Зашедший вместе с Кольдером мужчина всё время их короткой перепалки терпеливо стоял недалеко от входа и внимательно рассматривал лавочку и её хозяйку. Впечатление он производил странное. Выше оборотня и шире его в плечах. Если присмотреться внимательнее, а Алекса так и сделала, то он был очень даже красивым. Пожалуй, даже не столько красивым, сколько идеальным. Да, именно это слово здесь подходило больше всего. Идеальный разрез глаз, идеально вылепленные нос и губы. Идеальные пропорции лица и головы нарушали только волосы, в небрежном беспорядке обрамляющие это великолепие. Такое совершенство она встречала только на картинах мастеров прошлого. И на том памятном балу.
Всё это можно было увидеть, если специально заострять внимание, в ином же случае странный гость просто ускользал из поля зрения. Вроде бы да, он здесь, но… как висящее на стене часы или картина. Мы знаем, мы помним, что они есть, но не думаем же о них постоянно. Так было и с ним.
Вот и ещё один аргумент в пользу того, что гостя Кольдер привёл особенного.
Не человека. И не оборотня. И никого из тех, расовую принадлежность которых можно определить вот так сразу. А ведь виделся обычным человеком.
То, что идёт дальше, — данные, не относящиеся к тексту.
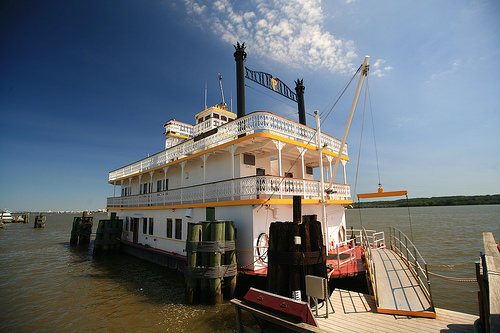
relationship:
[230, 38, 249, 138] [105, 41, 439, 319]
post on boat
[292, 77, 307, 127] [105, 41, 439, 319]
post on boat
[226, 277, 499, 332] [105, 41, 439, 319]
dock near boat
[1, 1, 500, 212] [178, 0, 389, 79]
sky has clouds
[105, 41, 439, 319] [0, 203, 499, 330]
boat on water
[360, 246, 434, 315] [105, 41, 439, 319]
entrance ramp to boat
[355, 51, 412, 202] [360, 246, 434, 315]
pulley for entrance ramp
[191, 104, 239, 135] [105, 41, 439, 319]
pilot house on top of boat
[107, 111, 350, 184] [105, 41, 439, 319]
balcony around boat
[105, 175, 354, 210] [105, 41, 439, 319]
balcony around boat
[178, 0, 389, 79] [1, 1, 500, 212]
clouds in sky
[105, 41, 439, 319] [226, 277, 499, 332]
boat at dock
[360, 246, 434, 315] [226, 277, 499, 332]
entrance ramp from dock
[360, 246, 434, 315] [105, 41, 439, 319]
entrance ramp into boat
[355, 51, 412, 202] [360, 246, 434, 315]
pulley holds entrance ramp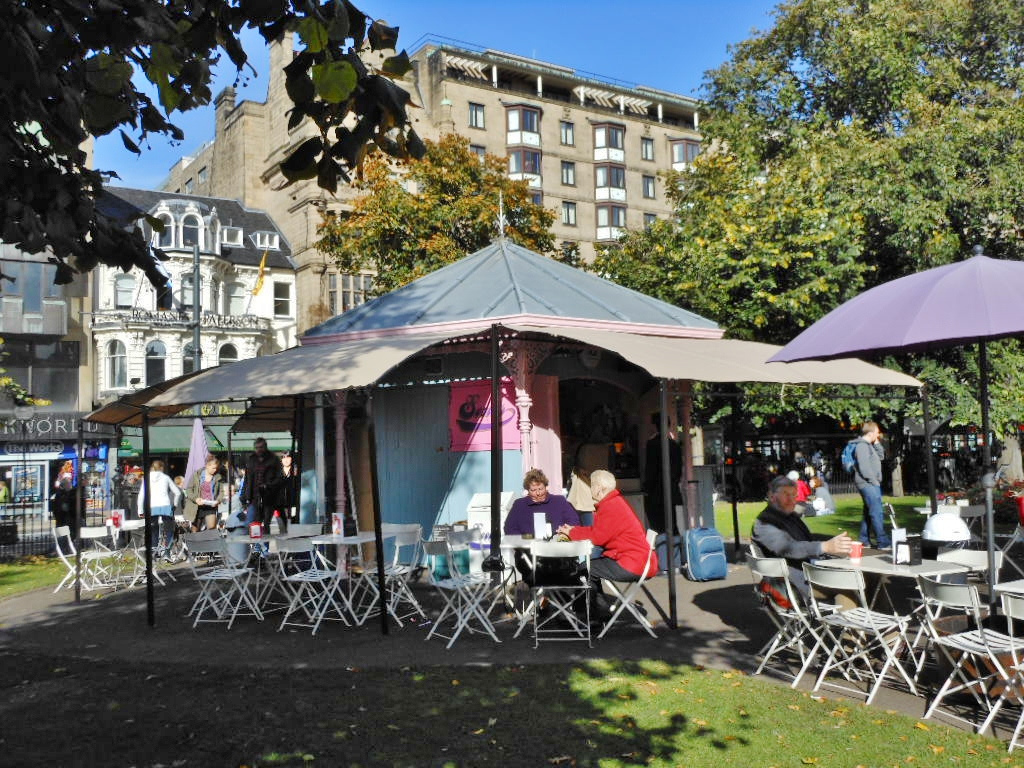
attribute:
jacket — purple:
[500, 493, 583, 535]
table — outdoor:
[807, 547, 985, 710]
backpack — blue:
[677, 525, 734, 588]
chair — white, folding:
[516, 549, 601, 656]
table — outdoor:
[464, 536, 637, 643]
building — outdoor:
[70, 215, 948, 650]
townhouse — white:
[83, 178, 300, 528]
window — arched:
[139, 329, 170, 394]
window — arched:
[183, 340, 209, 390]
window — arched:
[211, 340, 244, 371]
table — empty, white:
[314, 515, 386, 637]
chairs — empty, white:
[258, 515, 427, 639]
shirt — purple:
[502, 489, 583, 531]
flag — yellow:
[245, 245, 284, 315]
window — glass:
[267, 275, 294, 323]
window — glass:
[505, 139, 523, 172]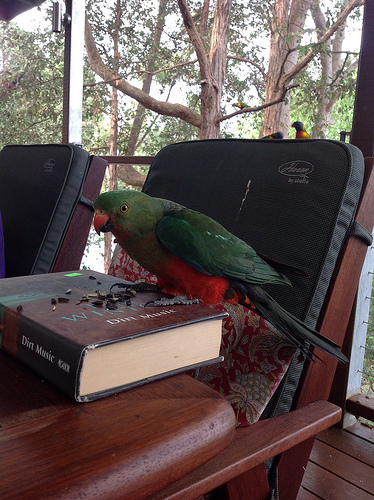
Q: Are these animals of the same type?
A: Yes, all the animals are birds.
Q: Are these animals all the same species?
A: Yes, all the animals are birds.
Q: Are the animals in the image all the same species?
A: Yes, all the animals are birds.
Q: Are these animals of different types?
A: No, all the animals are birds.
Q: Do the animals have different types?
A: No, all the animals are birds.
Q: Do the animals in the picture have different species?
A: No, all the animals are birds.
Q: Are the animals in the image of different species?
A: No, all the animals are birds.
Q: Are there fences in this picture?
A: No, there are no fences.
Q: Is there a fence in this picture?
A: No, there are no fences.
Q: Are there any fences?
A: No, there are no fences.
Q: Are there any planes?
A: No, there are no planes.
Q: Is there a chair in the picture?
A: Yes, there is a chair.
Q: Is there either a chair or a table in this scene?
A: Yes, there is a chair.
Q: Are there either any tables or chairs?
A: Yes, there is a chair.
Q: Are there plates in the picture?
A: No, there are no plates.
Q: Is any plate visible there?
A: No, there are no plates.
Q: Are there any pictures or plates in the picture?
A: No, there are no plates or pictures.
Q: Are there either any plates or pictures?
A: No, there are no plates or pictures.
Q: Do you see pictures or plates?
A: No, there are no plates or pictures.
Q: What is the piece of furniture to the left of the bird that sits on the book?
A: The piece of furniture is a chair.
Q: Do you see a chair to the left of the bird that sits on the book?
A: Yes, there is a chair to the left of the bird.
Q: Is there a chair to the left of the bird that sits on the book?
A: Yes, there is a chair to the left of the bird.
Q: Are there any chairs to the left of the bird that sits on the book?
A: Yes, there is a chair to the left of the bird.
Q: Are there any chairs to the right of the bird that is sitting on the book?
A: No, the chair is to the left of the bird.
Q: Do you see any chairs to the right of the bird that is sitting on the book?
A: No, the chair is to the left of the bird.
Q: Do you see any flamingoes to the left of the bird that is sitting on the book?
A: No, there is a chair to the left of the bird.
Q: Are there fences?
A: No, there are no fences.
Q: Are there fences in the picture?
A: No, there are no fences.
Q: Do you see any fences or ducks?
A: No, there are no fences or ducks.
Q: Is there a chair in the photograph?
A: Yes, there is a chair.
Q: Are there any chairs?
A: Yes, there is a chair.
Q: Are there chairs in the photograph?
A: Yes, there is a chair.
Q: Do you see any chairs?
A: Yes, there is a chair.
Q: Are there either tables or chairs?
A: Yes, there is a chair.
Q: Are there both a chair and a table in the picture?
A: Yes, there are both a chair and a table.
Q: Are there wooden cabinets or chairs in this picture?
A: Yes, there is a wood chair.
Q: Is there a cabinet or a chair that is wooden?
A: Yes, the chair is wooden.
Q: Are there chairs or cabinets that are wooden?
A: Yes, the chair is wooden.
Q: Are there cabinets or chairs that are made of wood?
A: Yes, the chair is made of wood.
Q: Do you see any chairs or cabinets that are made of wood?
A: Yes, the chair is made of wood.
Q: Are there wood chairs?
A: Yes, there is a chair that is made of wood.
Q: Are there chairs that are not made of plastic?
A: Yes, there is a chair that is made of wood.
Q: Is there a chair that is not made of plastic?
A: Yes, there is a chair that is made of wood.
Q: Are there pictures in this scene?
A: No, there are no pictures.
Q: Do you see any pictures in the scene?
A: No, there are no pictures.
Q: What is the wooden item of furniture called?
A: The piece of furniture is a chair.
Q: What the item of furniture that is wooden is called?
A: The piece of furniture is a chair.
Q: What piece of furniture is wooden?
A: The piece of furniture is a chair.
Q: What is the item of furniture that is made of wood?
A: The piece of furniture is a chair.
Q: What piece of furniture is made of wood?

Как и Легран.
— Ох, да, что же это я, как же мог забыть, — Кольдер картинно хлопнул себя по лбу. А ведь запросто мог забыть. Если загадочный гость этого захотел бы. — Госпожа Алексинта, позвольте мне представить вам моего хорошего знакомого господина Тейдина Отакиджи. Тейдин, это госпожа Алексинта Кроф — вдова моего безвременно погибшего друга Петера Крофа. Госпожа Алексинта взяла на себя тяжкое бремя управления доставшимся наследством.
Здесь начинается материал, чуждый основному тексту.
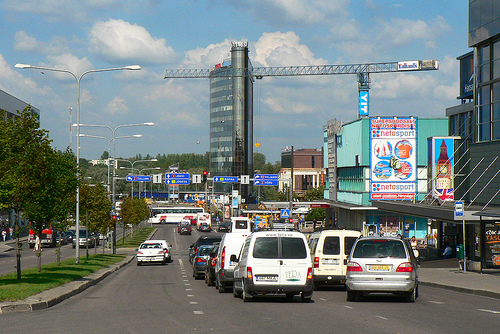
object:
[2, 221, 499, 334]
street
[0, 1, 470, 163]
sky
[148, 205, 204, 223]
bus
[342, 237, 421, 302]
van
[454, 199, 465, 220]
sign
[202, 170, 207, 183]
traffic light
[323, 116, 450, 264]
building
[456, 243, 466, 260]
trash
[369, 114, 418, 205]
ad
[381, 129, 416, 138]
netosport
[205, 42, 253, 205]
building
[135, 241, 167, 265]
car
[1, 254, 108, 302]
grass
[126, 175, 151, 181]
sign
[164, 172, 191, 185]
signs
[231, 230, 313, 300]
van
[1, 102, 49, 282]
trees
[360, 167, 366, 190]
windows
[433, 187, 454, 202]
flag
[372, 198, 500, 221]
awning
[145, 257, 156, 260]
license plate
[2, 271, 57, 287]
shadows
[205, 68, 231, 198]
side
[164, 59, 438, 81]
crane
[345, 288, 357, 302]
wheels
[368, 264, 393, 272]
license plate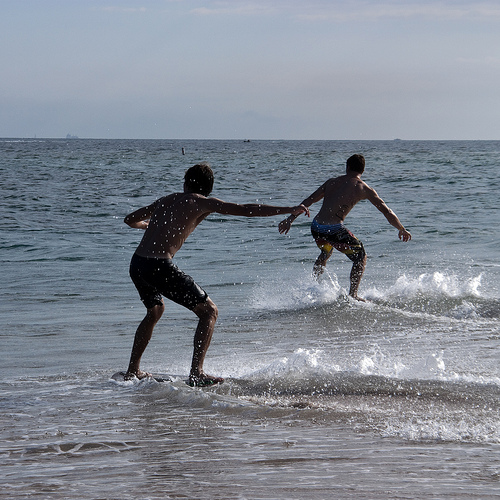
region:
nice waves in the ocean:
[241, 334, 473, 459]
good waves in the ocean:
[251, 325, 464, 448]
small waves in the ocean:
[247, 322, 462, 456]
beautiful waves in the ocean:
[258, 321, 458, 442]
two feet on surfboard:
[88, 350, 270, 411]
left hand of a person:
[270, 217, 304, 245]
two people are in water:
[86, 129, 456, 409]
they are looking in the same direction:
[93, 175, 418, 390]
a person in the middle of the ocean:
[151, 127, 211, 153]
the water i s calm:
[42, 139, 132, 252]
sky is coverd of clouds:
[231, 46, 326, 112]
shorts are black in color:
[125, 252, 199, 314]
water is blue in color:
[40, 210, 115, 288]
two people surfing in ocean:
[97, 148, 414, 384]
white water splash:
[251, 255, 335, 310]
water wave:
[253, 335, 498, 417]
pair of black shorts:
[116, 250, 216, 317]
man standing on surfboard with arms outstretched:
[101, 150, 312, 385]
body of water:
[5, 135, 496, 494]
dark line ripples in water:
[14, 189, 97, 234]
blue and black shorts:
[302, 210, 369, 268]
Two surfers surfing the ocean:
[105, 145, 416, 402]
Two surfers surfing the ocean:
[103, 148, 413, 395]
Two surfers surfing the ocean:
[113, 150, 416, 406]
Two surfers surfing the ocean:
[115, 148, 416, 395]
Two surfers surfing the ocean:
[110, 147, 415, 393]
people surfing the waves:
[74, 89, 433, 432]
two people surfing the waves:
[75, 126, 440, 416]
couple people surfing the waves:
[70, 93, 448, 406]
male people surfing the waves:
[83, 115, 450, 438]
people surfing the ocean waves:
[77, 108, 437, 433]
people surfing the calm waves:
[102, 104, 465, 455]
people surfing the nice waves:
[71, 122, 431, 407]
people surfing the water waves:
[47, 124, 451, 441]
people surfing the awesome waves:
[90, 101, 437, 417]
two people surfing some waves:
[87, 112, 456, 434]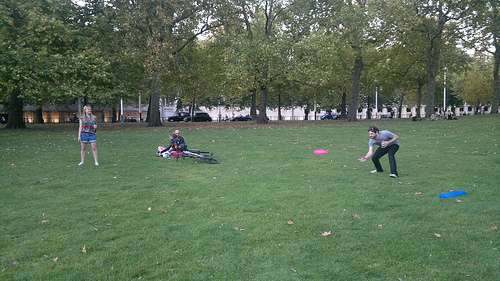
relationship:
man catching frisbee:
[347, 124, 449, 218] [295, 133, 340, 175]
Вряд ли господин Тейдин Отакиджи способен читать мысли, такое никому неподвластно, даже высшим, но вот считывать эмоции — это запросто. Впрочем, эмоции Алексе скрывать и не нужно. Заинтересованность и некоторое ошеломление от его красоты? Так это нормально. Желание узнать, кто такой и что из себя представляет? Тоже ничего странного.
— Можно просто Тейдин, — господин Отакиджи сделал шаг, непринуждённо склонился и протянул руку. Жест вовсе не для рукопожатия. Что-то из той, прошлой жизни, где Алекса была леди Апексинтой Рейнин, дочерью главного артефактора Рилоссы.
Рука в перчатке — той самой, кружевной, изготовленной бабушкой — была чинно предоставлена для поцелуя.
— Тогда я — просто Алекса, — Алекса улыбнулась и вежливо присела в книксене.
— Приятно познакомиться.
И ведь нисколько не обманула. Действительно приятно. И не только потому что почувствовала, что их дело наконец-то сдвинется с мёртвой точки. Господин Отакиджи вызывал самые положительные эмоции. И это в самом начале знакомства. Наведённое? А вот с этим предстоит разобраться. Не похоже на тот огонь, что взвился между ней и Леграном в тот достопамятный бал, но всё же. Сейчас браслет смягчил воздействие? Возможно. Но почему тогда боль от осознания потери так же глубока? Почему браслет не избавил от неё? Пока только одни вопросы. И ответ на них искать самой Алексинте.
Краем глаза заметила в окно, как к дверям лавочки кто-то подошёл, с досадой подумала, что забыла запереть дверь. Посетитель дёрнул ручку раз-другой, затем глянул на часы и отправился восвояси. А ведь Алекса не закрывала дверь и точно помнила, что этого не делали её гости. Начать разборки? Но зачем. По времени и правда пора запирать лавочку, а их дело не терпит лишних глаз и ушей.
— Присядем? — она указала визитёрам на небольшой гостевой диванчик, сама же заняла стул напротив. Вежливо улыбнулась, предлагая им первым начать разговор.
Тейдин откашлялся. Ну-ну, в том, что высшие не подвержены примитивным болезням, Алекса убедилась на примере Илинги. Девочка ещё ни разу даже не чихнула. А ведь простуда и прочие детские болячки для таких малышей — обычное дело. На этот раз улыбка была куда искреннее, как и все, вызванные воспоминаниями о дочери.
Счёл ли господин Отакиджи ту улыбку адресованной себе, но он заговорил.
— Я принёс вам одну вещь. Не совсем обычную, — он вытащил из внутреннего кармана небольшой футляр и протянул его хозяйке лавочки.